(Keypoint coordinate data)

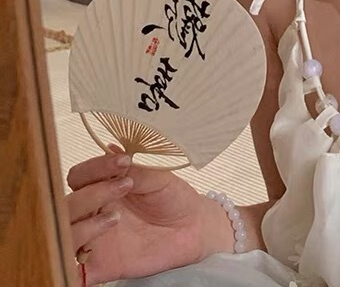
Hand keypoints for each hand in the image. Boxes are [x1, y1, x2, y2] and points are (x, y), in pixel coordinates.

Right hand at [67, 148, 225, 285]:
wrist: (193, 227)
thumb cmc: (174, 198)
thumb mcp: (159, 178)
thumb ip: (135, 169)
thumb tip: (113, 150)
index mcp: (103, 187)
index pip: (79, 176)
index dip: (95, 168)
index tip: (123, 162)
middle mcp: (93, 212)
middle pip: (64, 205)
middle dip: (89, 195)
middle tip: (124, 186)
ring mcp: (94, 240)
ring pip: (63, 237)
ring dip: (82, 227)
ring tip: (115, 218)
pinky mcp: (99, 267)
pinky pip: (72, 274)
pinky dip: (69, 270)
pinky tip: (89, 257)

**What the task asks**:
Search the records for lines holding the word "index", then copy each line you find.

**Answer for this exercise**:
index mcp: (103, 187)
index pip: (79, 176)
index dip: (95, 168)
index tip: (123, 162)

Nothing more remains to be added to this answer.